-
101. Data: 2011-07-15 10:00:42
Temat: Re: Jazda po czesku
Od: "Cavallino" <c...@k...pl>
Użytkownik "Bartłomiej Zieliński" <B...@p...pl> napisał w
wiadomości news:ivohkn$eti$4@polsl.pl...
Użytkownik Cavallino napisał:
> To warunkowo można po jezdni.
>Warunkowo? Pod jakim warunkiem?
Upierdliwy jesteś, nie dość że nie rozumiesz co czytasz, to teraz nawet nie
pamiętasz co sam napisałeś.
Szkoda czasu na tłuczenie w klawisze z pedalarzem.
EOD
-
102. Data: 2011-07-16 02:23:10
Temat: Re: Jazda po czesku
Od: Gotfryd Smolik news <s...@s...com.pl>
On Thu, 14 Jul 2011, Bartłomiej Zieliński wrote:
> Skręcanie w prawo
Masz na myśli *zakręt* w prawo, dla ustalenia uwagi?
Bo do tego się odnoszę. Nie do ścinania toru jazdy już pod
koniec wyprzedzania.
> zaraz po wyprzedzeniu rowerzysty powoduje zajechanie mu
> drogi, zmusza do hamowania.
Wyjaśniam że nie. CO DO DEFINICJI - nie.
Jako rowerzysta.
A to, że jakieś skromne 99% kierowców nie umie sobie policzyć, nie
z dokładnością kalkulatorową ale "na oko" (z niewielkim błędem rzędu
zapasu do 30% :P) jaką prędkość trzeba *utrzymać* podczas wyprzedzania
rowerzysty na łuku (szczególnie ciasnym) aby nie zajechać mu drogi
to inna sprawa.
Nie wiem skąd ten zwyczaj kierowców aby hamować *na* zakręcie
(przy okazji "chamując" :>) zamiast oceny prędkości *przed* zakrętem.

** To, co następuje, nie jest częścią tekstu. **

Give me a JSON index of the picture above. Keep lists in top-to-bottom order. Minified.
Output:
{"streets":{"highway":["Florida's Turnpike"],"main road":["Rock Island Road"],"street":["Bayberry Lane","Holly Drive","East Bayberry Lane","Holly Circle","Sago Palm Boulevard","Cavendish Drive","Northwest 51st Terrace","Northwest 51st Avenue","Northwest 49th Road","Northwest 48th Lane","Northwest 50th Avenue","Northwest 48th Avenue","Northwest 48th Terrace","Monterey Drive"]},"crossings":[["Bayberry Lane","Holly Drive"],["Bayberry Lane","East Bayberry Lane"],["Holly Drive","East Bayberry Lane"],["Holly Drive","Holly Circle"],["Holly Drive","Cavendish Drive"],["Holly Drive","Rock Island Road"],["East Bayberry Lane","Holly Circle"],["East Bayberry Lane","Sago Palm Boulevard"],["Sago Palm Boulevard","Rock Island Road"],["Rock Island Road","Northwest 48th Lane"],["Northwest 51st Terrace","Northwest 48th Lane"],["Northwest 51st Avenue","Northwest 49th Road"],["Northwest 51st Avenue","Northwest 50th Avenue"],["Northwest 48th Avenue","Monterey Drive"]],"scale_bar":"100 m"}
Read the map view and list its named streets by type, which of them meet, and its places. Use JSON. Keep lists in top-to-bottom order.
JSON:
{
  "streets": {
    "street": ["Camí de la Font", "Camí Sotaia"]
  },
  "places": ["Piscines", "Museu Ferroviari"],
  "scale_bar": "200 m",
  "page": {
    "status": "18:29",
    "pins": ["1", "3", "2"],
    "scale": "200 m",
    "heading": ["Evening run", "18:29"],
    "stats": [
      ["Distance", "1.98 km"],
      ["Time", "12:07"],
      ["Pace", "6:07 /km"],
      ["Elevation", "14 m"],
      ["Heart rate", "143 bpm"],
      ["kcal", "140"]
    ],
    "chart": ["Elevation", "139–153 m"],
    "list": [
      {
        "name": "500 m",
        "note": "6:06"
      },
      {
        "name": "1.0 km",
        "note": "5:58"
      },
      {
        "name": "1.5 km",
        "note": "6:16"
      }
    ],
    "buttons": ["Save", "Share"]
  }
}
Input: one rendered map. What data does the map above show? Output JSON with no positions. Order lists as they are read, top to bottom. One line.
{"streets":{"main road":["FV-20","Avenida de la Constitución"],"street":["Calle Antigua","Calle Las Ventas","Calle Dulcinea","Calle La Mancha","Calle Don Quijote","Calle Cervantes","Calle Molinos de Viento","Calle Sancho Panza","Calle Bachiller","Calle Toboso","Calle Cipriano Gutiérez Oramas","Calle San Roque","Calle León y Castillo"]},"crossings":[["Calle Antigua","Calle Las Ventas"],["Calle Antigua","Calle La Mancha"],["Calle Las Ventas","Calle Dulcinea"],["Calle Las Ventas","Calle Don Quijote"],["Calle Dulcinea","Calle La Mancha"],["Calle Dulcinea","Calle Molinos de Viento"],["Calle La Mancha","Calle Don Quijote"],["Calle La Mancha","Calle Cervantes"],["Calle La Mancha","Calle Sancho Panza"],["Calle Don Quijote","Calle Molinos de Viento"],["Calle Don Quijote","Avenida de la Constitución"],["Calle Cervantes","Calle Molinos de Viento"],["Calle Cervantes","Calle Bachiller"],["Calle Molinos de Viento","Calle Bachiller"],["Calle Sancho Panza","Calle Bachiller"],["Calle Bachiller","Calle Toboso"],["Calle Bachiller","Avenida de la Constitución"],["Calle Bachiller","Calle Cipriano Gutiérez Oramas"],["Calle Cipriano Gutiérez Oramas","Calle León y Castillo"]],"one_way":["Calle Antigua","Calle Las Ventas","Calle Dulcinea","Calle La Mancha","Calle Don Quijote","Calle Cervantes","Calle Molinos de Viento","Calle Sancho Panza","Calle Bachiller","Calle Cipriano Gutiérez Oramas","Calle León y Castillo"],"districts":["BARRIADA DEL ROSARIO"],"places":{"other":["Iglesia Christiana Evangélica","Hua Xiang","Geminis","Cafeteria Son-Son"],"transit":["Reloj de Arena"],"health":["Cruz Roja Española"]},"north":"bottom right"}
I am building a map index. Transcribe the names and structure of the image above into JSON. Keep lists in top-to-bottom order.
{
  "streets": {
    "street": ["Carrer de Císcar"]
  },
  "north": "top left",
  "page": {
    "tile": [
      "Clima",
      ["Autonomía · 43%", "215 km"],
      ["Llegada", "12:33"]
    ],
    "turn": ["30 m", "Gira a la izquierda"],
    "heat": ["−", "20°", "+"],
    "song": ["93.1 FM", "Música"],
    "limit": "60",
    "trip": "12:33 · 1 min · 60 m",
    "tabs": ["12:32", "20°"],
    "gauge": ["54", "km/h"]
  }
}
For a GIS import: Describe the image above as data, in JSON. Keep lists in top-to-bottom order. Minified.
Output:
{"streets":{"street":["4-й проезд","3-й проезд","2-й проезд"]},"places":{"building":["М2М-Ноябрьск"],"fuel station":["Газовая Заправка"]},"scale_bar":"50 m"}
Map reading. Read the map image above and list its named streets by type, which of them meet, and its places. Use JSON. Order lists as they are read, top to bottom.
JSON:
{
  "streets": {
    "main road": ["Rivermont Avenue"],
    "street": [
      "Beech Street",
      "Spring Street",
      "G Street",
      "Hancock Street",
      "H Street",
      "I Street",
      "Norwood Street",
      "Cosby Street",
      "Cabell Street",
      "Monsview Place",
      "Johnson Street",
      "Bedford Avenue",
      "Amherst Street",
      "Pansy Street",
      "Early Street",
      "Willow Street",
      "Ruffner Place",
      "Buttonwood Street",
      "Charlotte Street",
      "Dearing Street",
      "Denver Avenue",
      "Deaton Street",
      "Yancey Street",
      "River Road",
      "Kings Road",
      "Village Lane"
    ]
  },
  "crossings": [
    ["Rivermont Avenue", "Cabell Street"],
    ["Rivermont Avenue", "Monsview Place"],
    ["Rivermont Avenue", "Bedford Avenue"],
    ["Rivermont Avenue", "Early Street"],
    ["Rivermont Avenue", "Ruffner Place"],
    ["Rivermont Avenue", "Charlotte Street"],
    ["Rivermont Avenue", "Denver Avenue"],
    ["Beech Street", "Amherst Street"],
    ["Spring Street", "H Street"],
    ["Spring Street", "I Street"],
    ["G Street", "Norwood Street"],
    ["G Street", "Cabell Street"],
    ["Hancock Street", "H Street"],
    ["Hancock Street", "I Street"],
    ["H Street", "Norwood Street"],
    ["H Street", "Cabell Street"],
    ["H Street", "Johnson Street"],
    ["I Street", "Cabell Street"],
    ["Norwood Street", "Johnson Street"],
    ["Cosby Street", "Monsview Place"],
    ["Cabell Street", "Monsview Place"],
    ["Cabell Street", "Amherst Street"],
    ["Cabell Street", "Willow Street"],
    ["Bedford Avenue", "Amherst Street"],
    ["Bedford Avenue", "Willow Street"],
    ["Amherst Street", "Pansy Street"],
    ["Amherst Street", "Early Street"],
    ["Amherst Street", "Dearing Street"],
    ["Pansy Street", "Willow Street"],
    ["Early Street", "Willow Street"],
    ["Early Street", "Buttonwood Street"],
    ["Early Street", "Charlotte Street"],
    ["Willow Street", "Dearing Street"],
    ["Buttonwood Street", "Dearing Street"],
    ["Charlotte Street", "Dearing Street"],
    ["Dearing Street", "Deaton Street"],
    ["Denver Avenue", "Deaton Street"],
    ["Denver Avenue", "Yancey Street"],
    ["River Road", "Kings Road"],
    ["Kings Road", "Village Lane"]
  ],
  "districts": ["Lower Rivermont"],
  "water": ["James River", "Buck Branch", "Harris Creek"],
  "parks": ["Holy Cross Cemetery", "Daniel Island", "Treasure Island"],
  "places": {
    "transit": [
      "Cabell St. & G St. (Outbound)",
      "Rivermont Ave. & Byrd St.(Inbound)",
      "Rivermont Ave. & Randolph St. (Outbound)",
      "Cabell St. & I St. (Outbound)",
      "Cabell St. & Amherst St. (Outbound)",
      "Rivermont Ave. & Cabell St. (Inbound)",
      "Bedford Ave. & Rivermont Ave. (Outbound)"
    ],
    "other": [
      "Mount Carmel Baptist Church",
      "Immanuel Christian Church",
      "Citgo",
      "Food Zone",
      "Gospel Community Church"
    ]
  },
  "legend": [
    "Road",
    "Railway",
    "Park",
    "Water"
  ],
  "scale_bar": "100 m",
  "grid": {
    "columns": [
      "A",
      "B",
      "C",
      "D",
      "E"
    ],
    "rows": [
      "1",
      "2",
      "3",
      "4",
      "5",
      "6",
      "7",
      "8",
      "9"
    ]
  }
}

Niemniej stwierdzam że kilka razy w życiu zdarzyło mi się spotkać
przypadki kiedy już obawiałem sie zajechania - a okazało się że
nie, że "kierowca może".
Chyba ze dwa (przypadki).
Z tego raz (co najmniej) kierowca złamał inne przepisy (ale bez
zagrażania komukolwiek), najwyraźniej świadom co i *jak* chce zrobić.
W tym zakresie, zwracając uwagę na różnicę między wyprzedzaniem
a zajechaniem drogi Cavallino ma rację.
Mimo iż często ma zwyczaj naciągania prawa w myśl pewnych "słuszności" ;)
> Skręcenie w prawo podczas tego manewru kończy się
> potrąceniem roweru
NIEPRAWDA.
Wystarczy jeśli kierujący samochodem utrzyma prędkość *kątową*
większą od rowerzysty oraz wystarczający odstęp.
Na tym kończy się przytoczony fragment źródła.